Sin embargo, donde más se siente el peso sugestivo del trasfondo de la historia es en la distancia que la película toma de los demás personajes (la madre de Valeria, su padre, su tía). Aparte de los momentos en que se ven obligados a interactuar con las adolescentes, son casi entes silenciosos, intrusos, incluso la misma tía, que, a pesar de su ideología hippie, parece estar sometida a los efectos conservadores de su familia. Pero el momento en el que más se hace notoria esta distancia, es en el arribo de los abuelos, el motivo que tiene reunidos precisamente a los demás en esa casa: hay una suerte de breve alborozo al anunciarse su llegada, aún sin revelarlos, para que luego una elipsis se interponga y nos oculte el momento del saludo y dé paso inmediato a un plano de la abuela sentada en una mecedora, adormilada, con un tejido sobre las piernas (otro símbolo de lo tradicional), mientras Valeria se acerca a contemplarla y acariciarla, envuelta en un respetuoso silencio. Y luego, sin transición alguna, se introduce la imagen indiferente del abuelo, en la distancia, observando absorto a un avejentado caballo.

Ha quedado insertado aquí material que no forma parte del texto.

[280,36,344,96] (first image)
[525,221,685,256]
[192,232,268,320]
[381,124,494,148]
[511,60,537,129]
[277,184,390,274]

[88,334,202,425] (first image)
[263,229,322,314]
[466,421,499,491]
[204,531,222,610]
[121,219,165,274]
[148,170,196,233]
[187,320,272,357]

… donde más se siente el peso sugestivo del trasfondo de la historia es en la distancia que la película toma de los demás personajes (la madre de Valeria, su padre, su tía). Aparte de los momentos en que se ven obligados a interactuar con las adolescentes, son casi entes silenciosos …

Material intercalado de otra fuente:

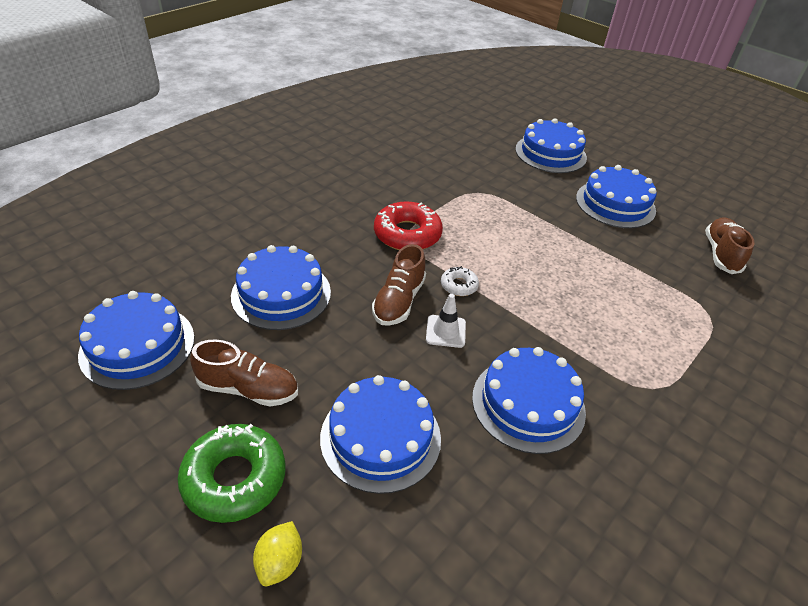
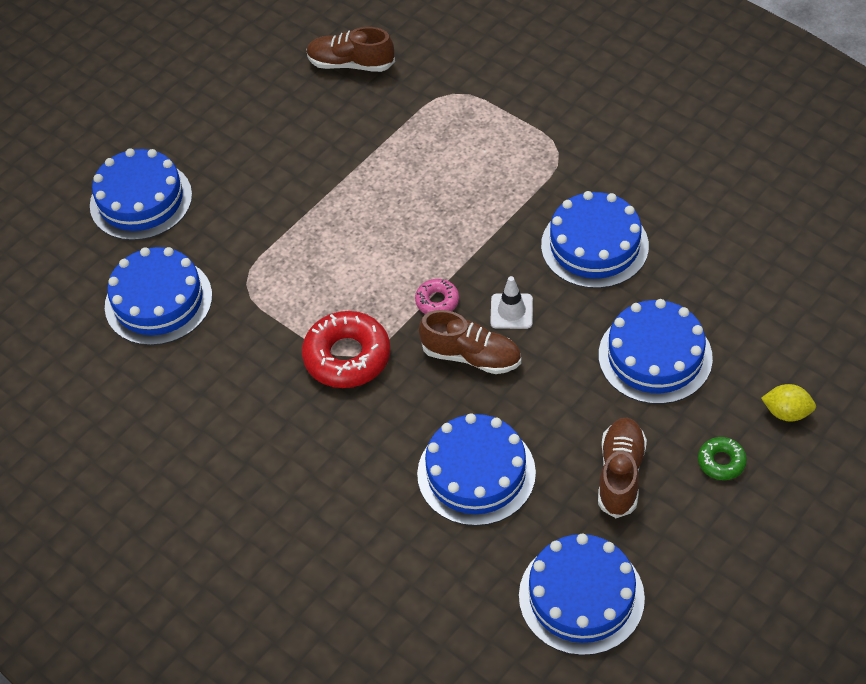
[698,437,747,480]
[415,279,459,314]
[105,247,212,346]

Es entonces como si estos personajes estuvieran sin estar o fueran las sombras de lo que las adolescentes jamás podrán ser. Es por eso que, en frente de ellos, hacia el clímax de la historia, las dos primas se dan un beso prolongado sin que la familia se asombre, porque es un beso invisible, onírico, que está en el plano de la escena, pero no es percibido por los demás, como si la cámara precisamente quisiera mostrarnos solo lo que fluctúa en la mente de las protagonistas y a los otros les anulara la facultad de poder ver el pecado que con callada rebeldía se extiende frente a ellos.

 

Es importante mencionar que la película también inicia con esa misma escena de la intromisión fantástica del beso. Acaso no se quería que los espectadores habitáramos desde el principio la historia preguntándonos si en medio del erotismo en algún momento se materializaría el deseo. Al resolvernos de una vez esa añoranza, ya nos queda solo enfocarnos en atestiguar el cómo, y descubrimos con ello, que más que un hallazgo de amor, lo que se teje entre las dos jóvenes es una complicidad en la que confluye tanto lo erótico, como la amistad y la lealtad. Todo esto deviene en la manera armoniosa cómo las dos evolucionan y contemplan a su familia, desde esa misma distancia en la que nos ha puesto la película, y tras ello se dibuja en ellas el encanto de una risa y quizás el inicio de algo duradero que trasciende las fronteras conservadoras de las viejas costumbres familiares.